• Work to be completed
Looking at the entries below, how many lines include the word "assign"? Answer with the number alone.
□ □ □ □ □
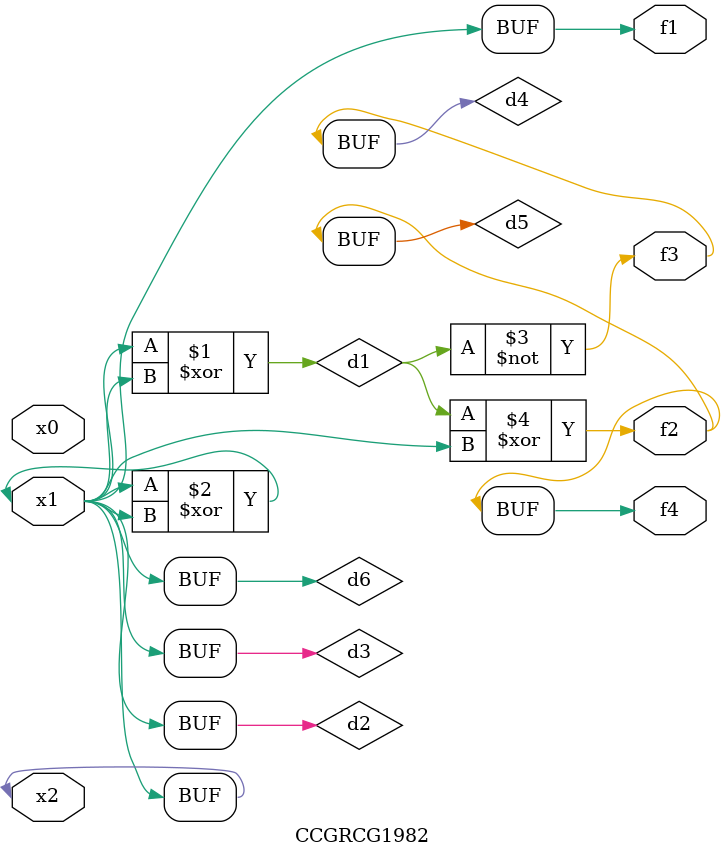
<source format=v>
module CCGRCG1982(
	input x0, x1, x2,
	output f1, f2, f3, f4
);

	wire d1, d2, d3, d4, d5, d6;

	xor (d1, x1, x2);
	buf (d2, x1, x2);
	xor (d3, x1, x2);
	nor (d4, d1);
	xor (d5, d1, d2);
	buf (d6, d2, d3);
	assign f1 = d6;
	assign f2 = d5;
	assign f3 = d4;
	assign f4 = d5;
endmodule

</source>
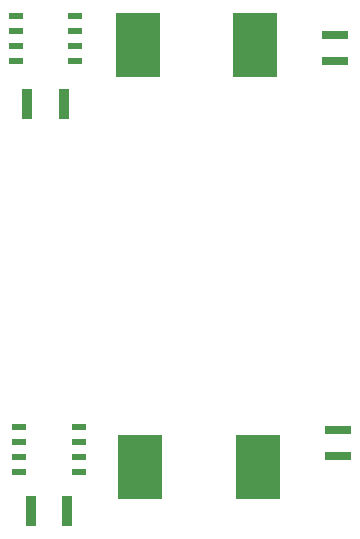
<source format=gtp>
G04 Layer_Color=8421504*
%FSLAX44Y44*%
%MOMM*%
G71*
G01*
G75*
%ADD10R,0.9000X2.5000*%
%ADD11R,2.2000X0.8000*%
%ADD12R,3.8500X5.5000*%
%ADD13R,1.1940X0.5590*%
D10*
X122500Y34000D02*
D03*
X153500D02*
D03*
X150500Y379000D02*
D03*
X119500D02*
D03*
D11*
X383000Y103000D02*
D03*
Y81000D02*
D03*
X380000Y415000D02*
D03*
Y437000D02*
D03*
D12*
X314750Y72000D02*
D03*
X215250D02*
D03*
X213250Y429000D02*
D03*
X312750D02*
D03*
D13*
X112725Y105050D02*
D03*
Y92350D02*
D03*
Y79650D02*
D03*
Y66950D02*
D03*
X163275Y105050D02*
D03*
Y92350D02*
D03*
Y79650D02*
D03*
Y66950D02*
D03*
X109725Y453050D02*
D03*
Y440350D02*
D03*
Y427650D02*
D03*
Y414950D02*
D03*
X160275Y453050D02*
D03*
Y440350D02*
D03*
Y427650D02*
D03*
Y414950D02*
D03*
M02*

</source>
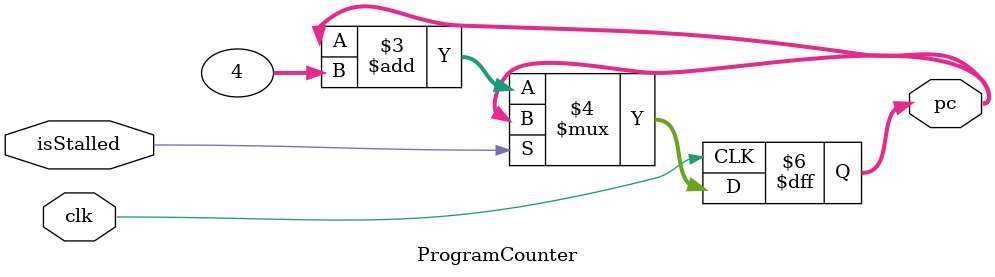
<source format=v>
module ProgramCounter(
  input clk,
  input isStalled,
  output reg [31:0]pc
);
  always @(posedge clk) begin
    if (isStalled == 0) begin
      pc <= pc + 4;
    end
  end 
endmodule

</source>
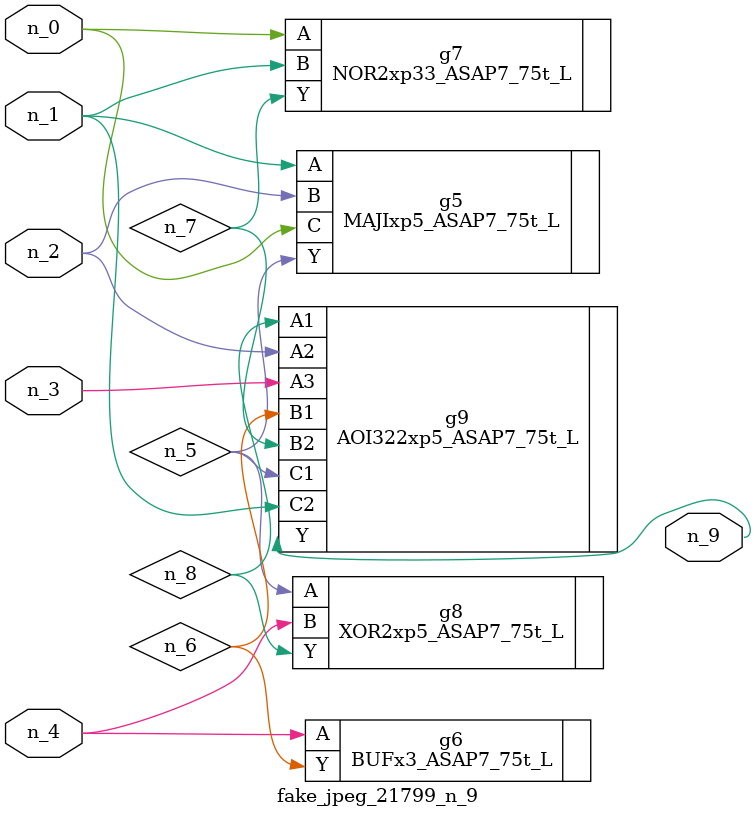
<source format=v>
module fake_jpeg_21799_n_9 (n_3, n_2, n_1, n_0, n_4, n_9);

input n_3;
input n_2;
input n_1;
input n_0;
input n_4;

output n_9;

wire n_8;
wire n_6;
wire n_5;
wire n_7;

MAJIxp5_ASAP7_75t_L g5 ( 
.A(n_1),
.B(n_2),
.C(n_0),
.Y(n_5)
);

BUFx3_ASAP7_75t_L g6 ( 
.A(n_4),
.Y(n_6)
);

NOR2xp33_ASAP7_75t_L g7 ( 
.A(n_0),
.B(n_1),
.Y(n_7)
);

XOR2xp5_ASAP7_75t_L g8 ( 
.A(n_5),
.B(n_4),
.Y(n_8)
);

AOI322xp5_ASAP7_75t_L g9 ( 
.A1(n_8),
.A2(n_2),
.A3(n_3),
.B1(n_6),
.B2(n_7),
.C1(n_5),
.C2(n_1),
.Y(n_9)
);


endmodule
</source>
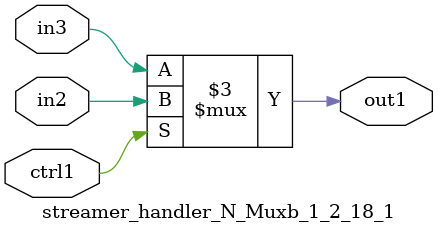
<source format=v>

`timescale 1ps / 1ps


module streamer_handler_N_Muxb_1_2_18_1( in3, in2, ctrl1, out1 );

    input in3;
    input in2;
    input ctrl1;
    output out1;
    reg out1;

    
    // rtl_process:streamer_handler_N_Muxb_1_2_18_1/streamer_handler_N_Muxb_1_2_18_1_thread_1
    always @*
      begin : streamer_handler_N_Muxb_1_2_18_1_thread_1
        case (ctrl1) 
          1'b1: 
            begin
              out1 = in2;
            end
          default: 
            begin
              out1 = in3;
            end
        endcase
      end

endmodule


</source>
□ □ □ □ □
• Your solution
4